- _WHAT THIS TASK INVOLVES_: Repeat the records exactly, minus the pictures.
*** Opening RAW DATA ***
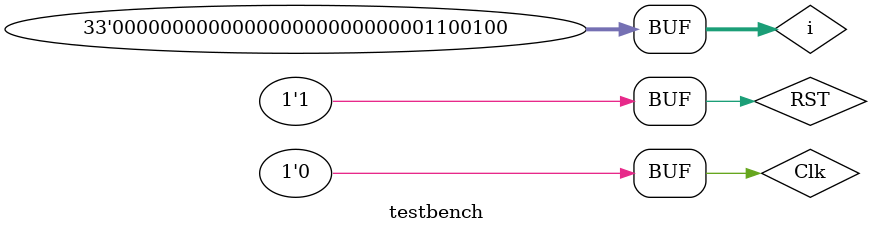
<source format=v>
`timescale 1ns / 1ps


module testbench;

	// Inputs
	reg Clk;
	reg RST;

	// Outputs
	wire [3:0] OUT;
	reg [32:0] i;

	// Instantiate the Unit Under Test (UUT)
	DEMLEN4BIT uut (
		.Clk(Clk), 
		.RST(RST), 
		.OUT(OUT)
	);

	initial begin
		// Initialize Inputs
		Clk = 0;
		RST = 0;

		// Wait 100 ns for global reset to finish
		#100;
        
		// Add stimulus here
	for(i=0; i<100; i=i+1)
	begin
		#5 Clk = ~Clk;
		if(i==3) RST=1;
	end
	end
      
endmodule


</source>
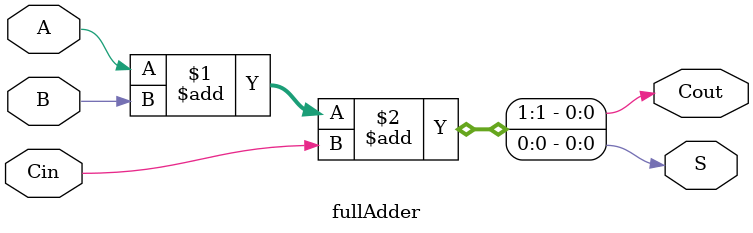
<source format=v>
module fullAdder(
  input wire A,
  input wire B,
  input wire Cin,
  output wire S,
  output wire Cout
);
  
  /*
  wire xor1_out;
  wire and1_out;
  wire and2_out;
  
  xor(xor1_out, A, B);
  xor(S, xor1_out, Cin);
  and(and1_out, xor1_out, Cin);
  and(and2_out, A, B);
  or(Cout, and1_out, and2_out);
  */
  
  assign {Cout, S} = A + B + Cin;  
  
endmodule

</source>
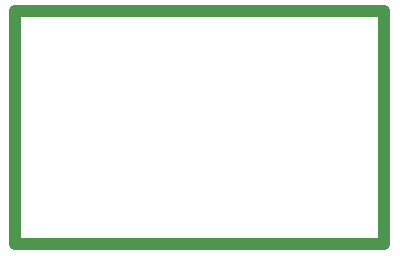
<source format=gko>
G04 Layer: BoardOutline*
G04 EasyEDA v6.4.7, 2020-10-21T08:40:06+11:00*
G04 167876914e964c2ea181e253bf9821b7,8b00c40d607e4de580d566db1ee26a9b,10*
G04 Gerber Generator version 0.2*
G04 Scale: 100 percent, Rotated: No, Reflected: No *
G04 Dimensions in millimeters *
G04 leading zeros omitted , absolute positions ,3 integer and 3 decimal *
%FSLAX33Y33*%
%MOMM*%
G90*
D02*

%ADD10C,0.999998*%
G54D10*
G01X0Y19685D02*
G01X31242Y19685D01*
G01X31242Y0D01*
G01X0Y19685D02*
G01X0Y0D01*
G01X31242Y0D01*

%LPD*%
M00*
M02*

</source>
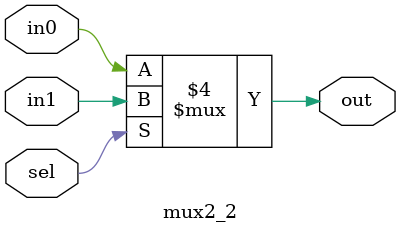
<source format=v>
/*First Implementation*/

module mux2_1(sel, in0, in1, out);

    input in0, in1, sel;
    output out;

    assign out = (sel == 0) ? in0 : in1;

endmodule

/*Second Implementation using always*/

module mux2_2(sel, in0, in1, out);

    input in0, in1, sel;
    output reg out;

    always @(*) begin
    
        if(sel == 0)
            out = in0;
        else
            out = in1;

    end

endmodule
</source>
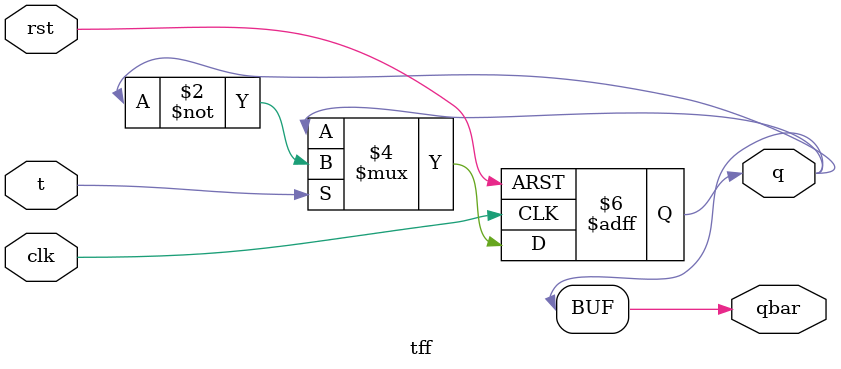
<source format=v>
module tff(input clk,rst,t,output reg q,qbar);
  always@(posedge clk or posedge rst)
    begin
    
    if(rst)
      q<=1'b0;
      else if (t)
      q<=~q;
    else
      q<=q;
      end
       assign qbar=q;
      endmodule

</source>
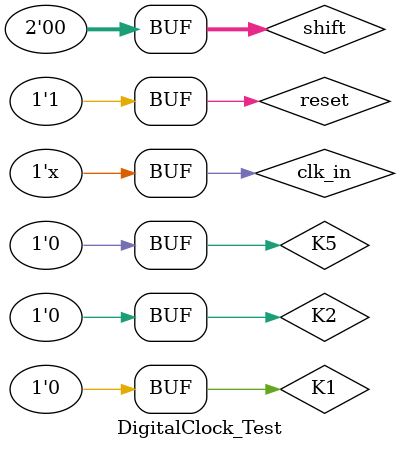
<source format=v>
`timescale 1ns / 1ps


module DigitalClock_Test( );
reg clk_in;
reg reset;
reg K1;
reg K2;
reg [1:0]shift;
reg K5;
wire[6:0] led_7seg;
wire[3:0] led_sel;
wire Sout;



DigitalClock Test(
.clk_in(clk_in),
.reset(reset),
.K1(K1),
.K2(K2),
.K5(K5),
.shift(shift),
.Sout(Sout),
.led_7seg(led_7seg),
.led_sel(led_sel)
);

initial 
    begin
        shift=2'b00;
        clk_in = 1;
        reset = 0;
        K1 = 0;
        K2 = 0;
        K5 = 0;
        #10 reset = 1;
    end
    
always #1 clk_in = ~clk_in;

endmodule


</source>
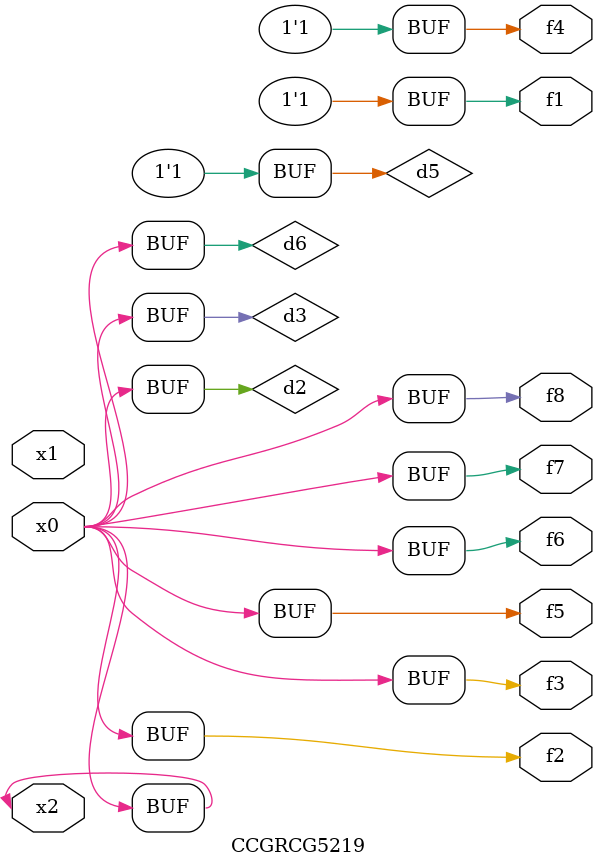
<source format=v>
module CCGRCG5219(
	input x0, x1, x2,
	output f1, f2, f3, f4, f5, f6, f7, f8
);

	wire d1, d2, d3, d4, d5, d6;

	xnor (d1, x2);
	buf (d2, x0, x2);
	and (d3, x0);
	xnor (d4, x1, x2);
	nand (d5, d1, d3);
	buf (d6, d2, d3);
	assign f1 = d5;
	assign f2 = d6;
	assign f3 = d6;
	assign f4 = d5;
	assign f5 = d6;
	assign f6 = d6;
	assign f7 = d6;
	assign f8 = d6;
endmodule

</source>
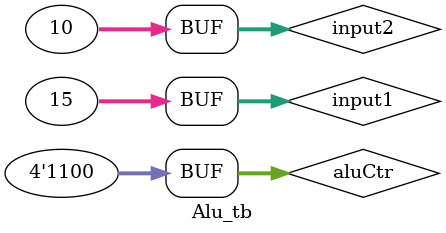
<source format=v>
`timescale 1ns / 1ps


module Alu_tb();
    reg [31:0] input1;
    reg [31:0] input2;
    reg [3:0] aluCtr;
    wire Zero;
    wire [31:0] ALURes;
    
    Alu u0(input1,input2,aluCtr,Zero,ALURes);
    
    initial begin
    #100
    input1 = 32'd15;
    input2 = 32'd10;
    aluCtr = 4'b0000; //and
    #100  aluCtr = 4'b0001;  //or
    #100  aluCtr = 4'b0010;  //add
    #100  aluCtr = 4'b0110;  //sub
    #100  aluCtr = 4'b0111;  //alt
    #100  aluCtr = 4'b1100;  //nor
    end
endmodule

</source>
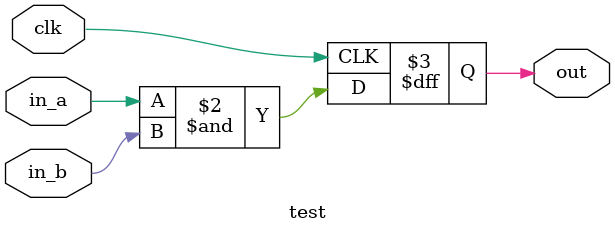
<source format=sv>
module test 
(
    input logic clk,
    input logic in_a, 
    input logic in_b, 
    output logic out
);

always_ff @(posedge clk) begin
    out <= in_a & in_b;
end

endmodule
</source>
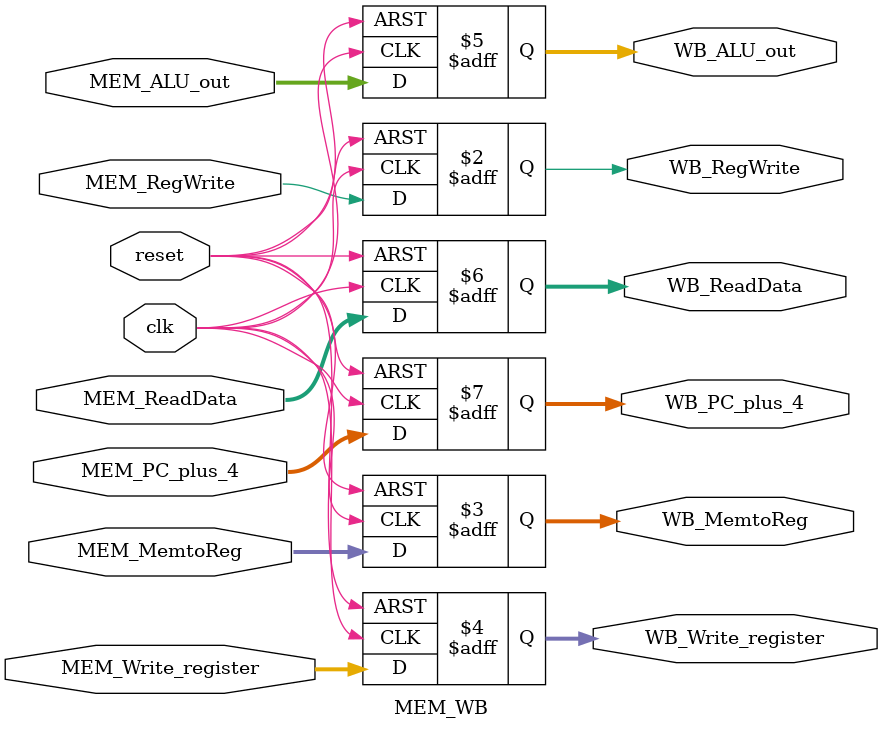
<source format=v>
module MEM_WB(reset, clk, MEM_RegWrite, MEM_MemtoReg, MEM_Write_register, MEM_ALU_out, MEM_ReadData, MEM_PC_plus_4, 
    WB_RegWrite, WB_MemtoReg, WB_Write_register, WB_ALU_out, WB_ReadData, WB_PC_plus_4);
    input reset, clk, MEM_RegWrite;
    output reg WB_RegWrite;
    input [1:0] MEM_MemtoReg;
    output reg [1:0] WB_MemtoReg;
    input [4:0] MEM_Write_register;
    output reg [4:0] WB_Write_register;
    input [31:0] MEM_ALU_out, MEM_ReadData, MEM_PC_plus_4;
    output reg [31:0] WB_ALU_out, WB_ReadData, WB_PC_plus_4;

    always @(posedge reset or posedge clk)
        if (reset) begin//reset的话,所有的都是以不读写
            WB_RegWrite <= 0;
            WB_MemtoReg <= 2'b0;
            WB_Write_register <= 5'b0;
            WB_ALU_out <= 32'b0;
            WB_ReadData <= 32'b0;
            WB_PC_plus_4 <= 32'b0;
        end
        else begin//都按照原来的
            WB_RegWrite <= MEM_RegWrite;
            WB_MemtoReg <= MEM_MemtoReg;
            WB_Write_register <= MEM_Write_register;
            WB_ALU_out <= MEM_ALU_out;
            WB_ReadData <= MEM_ReadData;
            WB_PC_plus_4 <= MEM_PC_plus_4;
        end

endmodule
</source>
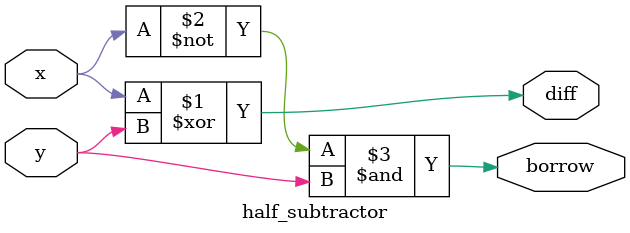
<source format=v>
module half_subtractor(diff,borrow,x,y);

input x,y;
output diff,borrow;

assign diff = x ^ y ; //difference 
assign borrow = ~x & y ; //borrow
endmodule

</source>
*** Closing RAW DATA ***
- _EXERCISE SOLUTION_:
<source format=v>
`timescale 1ns / 1ps


module testbench;

	// Inputs
	reg Clk;
	reg RST;

	// Outputs
	wire [3:0] OUT;
	reg [32:0] i;

	// Instantiate the Unit Under Test (UUT)
	DEMLEN4BIT uut (
		.Clk(Clk), 
		.RST(RST), 
		.OUT(OUT)
	);

	initial begin
		// Initialize Inputs
		Clk = 0;
		RST = 0;

		// Wait 100 ns for global reset to finish
		#100;
        
		// Add stimulus here
	for(i=0; i<100; i=i+1)
	begin
		#5 Clk = ~Clk;
		if(i==3) RST=1;
	end
	end
      
endmodule


</source>
<source format=v>
module fullAdder(
  input wire A,
  input wire B,
  input wire Cin,
  output wire S,
  output wire Cout
);
  
  /*
  wire xor1_out;
  wire and1_out;
  wire and2_out;
  
  xor(xor1_out, A, B);
  xor(S, xor1_out, Cin);
  and(and1_out, xor1_out, Cin);
  and(and2_out, A, B);
  or(Cout, and1_out, and2_out);
  */
  
  assign {Cout, S} = A + B + Cin;  
  
endmodule

</source>
<source format=gko>
G04 Layer: BoardOutline*
G04 EasyEDA v6.4.7, 2020-10-21T08:40:06+11:00*
G04 167876914e964c2ea181e253bf9821b7,8b00c40d607e4de580d566db1ee26a9b,10*
G04 Gerber Generator version 0.2*
G04 Scale: 100 percent, Rotated: No, Reflected: No *
G04 Dimensions in millimeters *
G04 leading zeros omitted , absolute positions ,3 integer and 3 decimal *
%FSLAX33Y33*%
%MOMM*%
G90*
D02*

%ADD10C,0.999998*%
G54D10*
G01X0Y19685D02*
G01X31242Y19685D01*
G01X31242Y0D01*
G01X0Y19685D02*
G01X0Y0D01*
G01X31242Y0D01*

%LPD*%
M00*
M02*

</source>
<source format=v>
/*First Implementation*/

module mux2_1(sel, in0, in1, out);

    input in0, in1, sel;
    output out;

    assign out = (sel == 0) ? in0 : in1;

endmodule

/*Second Implementation using always*/

module mux2_2(sel, in0, in1, out);

    input in0, in1, sel;
    output reg out;

    always @(*) begin
    
        if(sel == 0)
            out = in0;
        else
            out = in1;

    end

endmodule
</source>
<source format=v>
module tff(input clk,rst,t,output reg q,qbar);
  always@(posedge clk or posedge rst)
    begin
    
    if(rst)
      q<=1'b0;
      else if (t)
      q<=~q;
    else
      q<=q;
      end
       assign qbar=q;
      endmodule

</source>
<source format=v>
`timescale 1ns / 1ps


module DigitalClock_Test( );
reg clk_in;
reg reset;
reg K1;
reg K2;
reg [1:0]shift;
reg K5;
wire[6:0] led_7seg;
wire[3:0] led_sel;
wire Sout;



DigitalClock Test(
.clk_in(clk_in),
.reset(reset),
.K1(K1),
.K2(K2),
.K5(K5),
.shift(shift),
.Sout(Sout),
.led_7seg(led_7seg),
.led_sel(led_sel)
);

initial 
    begin
        shift=2'b00;
        clk_in = 1;
        reset = 0;
        K1 = 0;
        K2 = 0;
        K5 = 0;
        #10 reset = 1;
    end
    
always #1 clk_in = ~clk_in;

endmodule


</source>
<source format=v>
module CCGRCG5219(
	input x0, x1, x2,
	output f1, f2, f3, f4, f5, f6, f7, f8
);

	wire d1, d2, d3, d4, d5, d6;

	xnor (d1, x2);
	buf (d2, x0, x2);
	and (d3, x0);
	xnor (d4, x1, x2);
	nand (d5, d1, d3);
	buf (d6, d2, d3);
	assign f1 = d5;
	assign f2 = d6;
	assign f3 = d6;
	assign f4 = d5;
	assign f5 = d6;
	assign f6 = d6;
	assign f7 = d6;
	assign f8 = d6;
endmodule

</source>
<source format=v>
`timescale 1ns / 1ps


module Alu_tb();
    reg [31:0] input1;
    reg [31:0] input2;
    reg [3:0] aluCtr;
    wire Zero;
    wire [31:0] ALURes;
    
    Alu u0(input1,input2,aluCtr,Zero,ALURes);
    
    initial begin
    #100
    input1 = 32'd15;
    input2 = 32'd10;
    aluCtr = 4'b0000; //and
    #100  aluCtr = 4'b0001;  //or
    #100  aluCtr = 4'b0010;  //add
    #100  aluCtr = 4'b0110;  //sub
    #100  aluCtr = 4'b0111;  //alt
    #100  aluCtr = 4'b1100;  //nor
    end
endmodule

</source>
<source format=sv>
module test 
(
    input logic clk,
    input logic in_a, 
    input logic in_b, 
    output logic out
);

always_ff @(posedge clk) begin
    out <= in_a & in_b;
end

endmodule
</source>
<source format=v>
module MEM_WB(reset, clk, MEM_RegWrite, MEM_MemtoReg, MEM_Write_register, MEM_ALU_out, MEM_ReadData, MEM_PC_plus_4, 
    WB_RegWrite, WB_MemtoReg, WB_Write_register, WB_ALU_out, WB_ReadData, WB_PC_plus_4);
    input reset, clk, MEM_RegWrite;
    output reg WB_RegWrite;
    input [1:0] MEM_MemtoReg;
    output reg [1:0] WB_MemtoReg;
    input [4:0] MEM_Write_register;
    output reg [4:0] WB_Write_register;
    input [31:0] MEM_ALU_out, MEM_ReadData, MEM_PC_plus_4;
    output reg [31:0] WB_ALU_out, WB_ReadData, WB_PC_plus_4;

    always @(posedge reset or posedge clk)
        if (reset) begin//reset的话,所有的都是以不读写
            WB_RegWrite <= 0;
            WB_MemtoReg <= 2'b0;
            WB_Write_register <= 5'b0;
            WB_ALU_out <= 32'b0;
            WB_ReadData <= 32'b0;
            WB_PC_plus_4 <= 32'b0;
        end
        else begin//都按照原来的
            WB_RegWrite <= MEM_RegWrite;
            WB_MemtoReg <= MEM_MemtoReg;
            WB_Write_register <= MEM_Write_register;
            WB_ALU_out <= MEM_ALU_out;
            WB_ReadData <= MEM_ReadData;
            WB_PC_plus_4 <= MEM_PC_plus_4;
        end

endmodule
</source>
<source format=v>
module half_subtractor(diff,borrow,x,y);

input x,y;
output diff,borrow;

assign diff = x ^ y ; //difference 
assign borrow = ~x & y ; //borrow
endmodule

</source>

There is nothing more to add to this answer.